Lt. Kernal Host Adapter component location

The two Programmable Logic Devices (PLD), identified as PLD-1.0 and PLD-2.0, contain 'hard-wired' logic used in switching Shadow RAM. Using PLDs made it possible to reduce the number of discrete integrated circuits; similar to the Commodore 64's use of a 82S100 PLA. However, these devices were discontinued in the late 80's and are no longer manufactured. Unfortunately, when these devices were programmed, the 'security bit' was set, which means the JEDEC code can not be read by a universal programmer. However, the designer told me that the P5C032-25 PLDs contain simple Combinatorial logic, which means reverse-engineering is possible.
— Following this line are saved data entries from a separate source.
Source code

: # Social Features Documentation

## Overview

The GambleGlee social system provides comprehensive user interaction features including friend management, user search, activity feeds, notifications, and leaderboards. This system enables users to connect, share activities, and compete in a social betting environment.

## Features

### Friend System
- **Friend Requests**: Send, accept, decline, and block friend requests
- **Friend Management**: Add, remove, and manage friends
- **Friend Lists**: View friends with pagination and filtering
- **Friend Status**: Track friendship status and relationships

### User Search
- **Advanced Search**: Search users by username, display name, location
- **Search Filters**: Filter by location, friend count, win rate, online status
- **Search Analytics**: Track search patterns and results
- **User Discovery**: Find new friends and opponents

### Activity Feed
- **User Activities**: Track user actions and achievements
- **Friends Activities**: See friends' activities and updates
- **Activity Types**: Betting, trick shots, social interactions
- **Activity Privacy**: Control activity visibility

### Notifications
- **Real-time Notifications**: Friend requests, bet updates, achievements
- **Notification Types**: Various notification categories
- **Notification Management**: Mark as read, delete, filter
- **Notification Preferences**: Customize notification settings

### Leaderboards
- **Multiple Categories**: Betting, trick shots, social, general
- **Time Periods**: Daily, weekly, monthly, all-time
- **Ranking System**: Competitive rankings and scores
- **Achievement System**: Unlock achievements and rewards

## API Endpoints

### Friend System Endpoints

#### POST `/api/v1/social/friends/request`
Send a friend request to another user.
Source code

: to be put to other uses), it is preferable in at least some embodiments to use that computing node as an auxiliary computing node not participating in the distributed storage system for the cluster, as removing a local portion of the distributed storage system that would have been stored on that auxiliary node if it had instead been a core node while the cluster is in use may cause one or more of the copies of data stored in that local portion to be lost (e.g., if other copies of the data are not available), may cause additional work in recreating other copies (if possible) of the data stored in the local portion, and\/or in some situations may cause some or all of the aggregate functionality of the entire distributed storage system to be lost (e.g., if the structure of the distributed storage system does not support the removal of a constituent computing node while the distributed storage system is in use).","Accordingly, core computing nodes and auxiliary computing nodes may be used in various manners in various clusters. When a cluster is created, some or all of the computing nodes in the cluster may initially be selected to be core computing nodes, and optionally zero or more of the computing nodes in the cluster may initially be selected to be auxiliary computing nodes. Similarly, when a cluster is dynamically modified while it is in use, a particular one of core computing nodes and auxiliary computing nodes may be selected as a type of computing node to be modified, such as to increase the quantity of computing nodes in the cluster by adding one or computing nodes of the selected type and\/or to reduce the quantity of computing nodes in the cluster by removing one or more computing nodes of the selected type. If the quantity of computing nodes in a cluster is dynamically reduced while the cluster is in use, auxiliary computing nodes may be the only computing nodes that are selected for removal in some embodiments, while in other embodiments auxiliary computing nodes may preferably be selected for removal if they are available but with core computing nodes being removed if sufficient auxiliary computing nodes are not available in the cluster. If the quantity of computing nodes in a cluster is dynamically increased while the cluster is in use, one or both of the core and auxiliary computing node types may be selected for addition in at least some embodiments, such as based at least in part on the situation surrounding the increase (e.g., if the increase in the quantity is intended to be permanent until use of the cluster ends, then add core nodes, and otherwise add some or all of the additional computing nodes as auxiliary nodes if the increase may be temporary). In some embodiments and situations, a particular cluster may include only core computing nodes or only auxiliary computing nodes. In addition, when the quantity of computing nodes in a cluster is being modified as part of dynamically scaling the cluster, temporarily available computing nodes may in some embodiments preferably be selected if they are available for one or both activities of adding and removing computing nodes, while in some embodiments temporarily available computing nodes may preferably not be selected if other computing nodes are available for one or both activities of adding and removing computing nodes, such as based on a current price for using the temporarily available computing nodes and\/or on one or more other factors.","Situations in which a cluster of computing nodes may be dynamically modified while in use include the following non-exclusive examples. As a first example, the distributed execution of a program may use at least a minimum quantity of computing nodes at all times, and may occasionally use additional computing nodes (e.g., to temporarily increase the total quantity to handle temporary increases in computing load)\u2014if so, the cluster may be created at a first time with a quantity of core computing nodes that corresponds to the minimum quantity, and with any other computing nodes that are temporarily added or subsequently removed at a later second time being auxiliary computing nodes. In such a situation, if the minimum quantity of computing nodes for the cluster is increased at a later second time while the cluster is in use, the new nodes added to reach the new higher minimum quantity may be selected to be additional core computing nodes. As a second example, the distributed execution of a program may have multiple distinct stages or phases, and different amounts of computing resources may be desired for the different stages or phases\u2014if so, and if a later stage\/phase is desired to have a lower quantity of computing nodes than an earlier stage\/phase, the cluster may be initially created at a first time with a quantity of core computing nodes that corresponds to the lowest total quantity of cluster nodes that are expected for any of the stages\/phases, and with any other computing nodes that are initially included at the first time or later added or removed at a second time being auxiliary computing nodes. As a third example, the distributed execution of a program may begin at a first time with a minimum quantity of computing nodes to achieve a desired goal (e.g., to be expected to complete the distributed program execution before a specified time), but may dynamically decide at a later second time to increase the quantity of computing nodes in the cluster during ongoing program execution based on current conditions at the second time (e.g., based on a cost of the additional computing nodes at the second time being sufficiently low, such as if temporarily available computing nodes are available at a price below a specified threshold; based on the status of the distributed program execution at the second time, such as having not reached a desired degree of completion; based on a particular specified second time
One last component of the Host adapter hardware worth mentioning is the White (square) switch just above the EPROM. This is called the "I.C.Q.U.B." switch and, when pressed, would Freeze and Capture the program that was running on the Commodore. If the program was a Game or business program, pressing this switch allowed you to save the program, in its current state, to the hard drive. However, unlike ISEPIC, the same game or business program would only run again from the LTK. Still, for the Gamer, slow-loading a copy-protected game (that would only load from a 1541 floppy) would only have to be done once. From then on, you could load the same game Instantly from the Lt. Kernal! What about loading Level two of a Game?  The nice feature about the Lt. Kernal is that (1) the LTK can be set to the same Device number as your 1541 and (2) if the LTK looks for a file that is Not on the hard drive, it automatically goes to the floppy! You figure out the rest :)

So, from a Hardware standpoint, the Host Adapter is the heart of the Lt. Kernal system. Just about Any SCSI hard drive can be used with Xetecs' LTK. But the Host Adapter was specifically designed for use only with a Commodore 64 or 128 computer. So, if hardware repairs are necessary, it's performed on the Host Adapter or you replace the hard drive.